Simple home medical tests consist of a deck of various silicon chips coated in special film — one that could detect drugs in the blood, another for proteins in the urine indicating infection, and another for bacteria in water and the like. Add the bodily fluid to be tested, take a picture with a smartphone, and a special app shows if there’s a problem or not.

Low-cost, nanostructured thin films of silicon feature nanoscale holes that are a thousand times smaller than a strand of hair. They selectively capture molecules when pre-treated with the appropriate surface coating, darkening the silicon, which the app detects.

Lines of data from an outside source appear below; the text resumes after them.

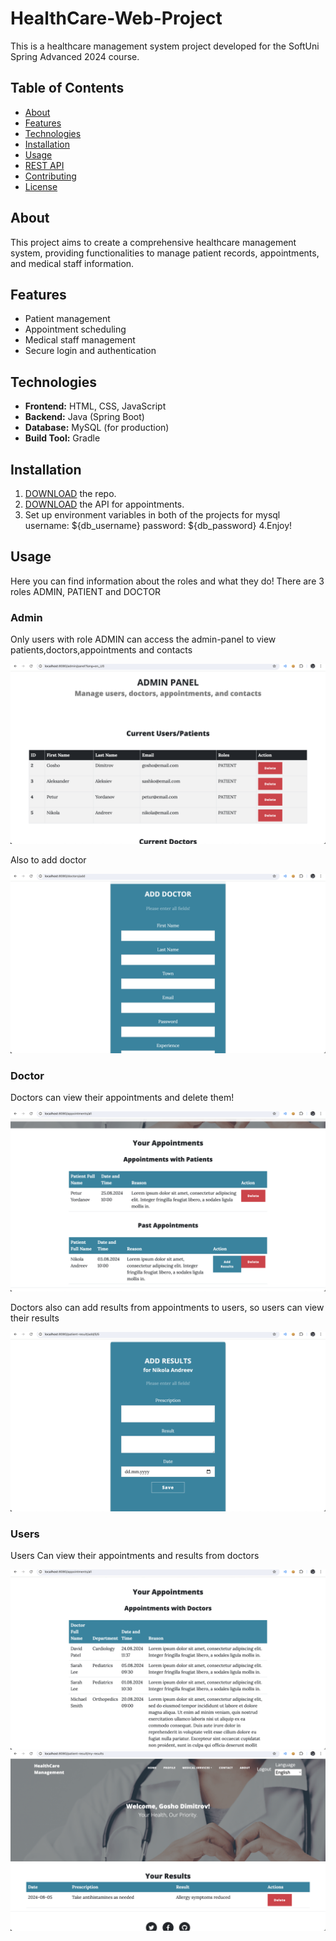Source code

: # HealthCare-Web-Project

This is a healthcare management system project developed for the SoftUni Spring Advanced 2024 course.

## Table of Contents
- [About](#about)
- [Features](#features)
- [Technologies](#technologies)
- [Installation](#installation)
- [Usage](#usage)
- [REST API](#rest-api)
- [Contributing](#contributing)
- [License](#license)

## About
This project aims to create a comprehensive healthcare management system, providing functionalities to manage patient records, appointments, and medical staff information.

## Features
- Patient management
- Appointment scheduling
- Medical staff management
- Secure login and authentication

## Technologies
- **Frontend:** HTML, CSS, JavaScript
- **Backend:** Java (Spring Boot)
- **Database:** MySQL (for production)
- **Build Tool:** Gradle

## Installation
1. [DOWNLOAD](https://github.com/stilyanov/HealthCare-Web-Project/archive/refs/heads/main.zip) the repo.
2. [DOWNLOAD](https://github.com/stilyanov/Healthcare-Appointments/archive/refs/heads/main.zip) the API for appointments.
3. Set up environment variables in both of the projects for mysql
    username: ${db_username}
    password: ${db_password}
4.Enjoy!

## Usage
Here you can find information about the roles and what they do! There are 3 roles ADMIN, PATIENT and DOCTOR
<h3>Admin</h3>

Only users with role ADMIN can access the admin-panel to view patients,doctors,appointments and contacts

<img src="https://github.com/stilyanov/HealthCare-Web-Project/blob/main/src/main/resources/static/images/project/admin.png" max-width=100% />

Also to add doctor

<img src="https://github.com/stilyanov/HealthCare-Web-Project/blob/main/src/main/resources/static/images/project/admin-add-doctor.png" max-width=100% />

<h3>Doctor</h3>

Doctors can view their appointments and delete them!

<img src="https://github.com/stilyanov/HealthCare-Web-Project/blob/main/src/main/resources/static/images/project/doctor.png" max-width=100% />

Doctors also can add results from appointments to users, so users can view their results

<img src="https://github.com/stilyanov/HealthCare-Web-Project/blob/main/src/main/resources/static/images/project/doctor-result.png" max-width=100% />

<h3>Users</h3>

Users Can view their appointments and results from doctors

<img src="https://github.com/stilyanov/HealthCare-Web-Project/blob/main/src/main/resources/static/images/project/user-appointments.png" max-width=100% />

<img src="https://github.com/stilyanov/HealthCare-Web-Project/blob/main/src/main/resources/static/images/project/user-results.png" max-width=100% />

Similar technology being developed relies on expensive hardware that compliments the smartphone. The new system uses the phone’s flash as a light source and the researchers plans to develop an app that could handle all data processing necessary to confirm that the film simply darkened when fluid was added.

In the future, such a phone could replace a mass spectrometry system that costs thousands of dollars. The Transportation Security Administration (TSA) uses mass spectrometers at airports across the country where they are used to detect gunpowder on hand swabs.

Other home tests rely on a color change, which is a separate chemical reaction that introduces more room for error. In the new system, a biotin-streptavidin protein assay was used with an iPhone SE to test the silicon films. Accuracy was similar to that of bench-top measurement systems. A 3D-printed box stabilized the phone to get standardized measurements.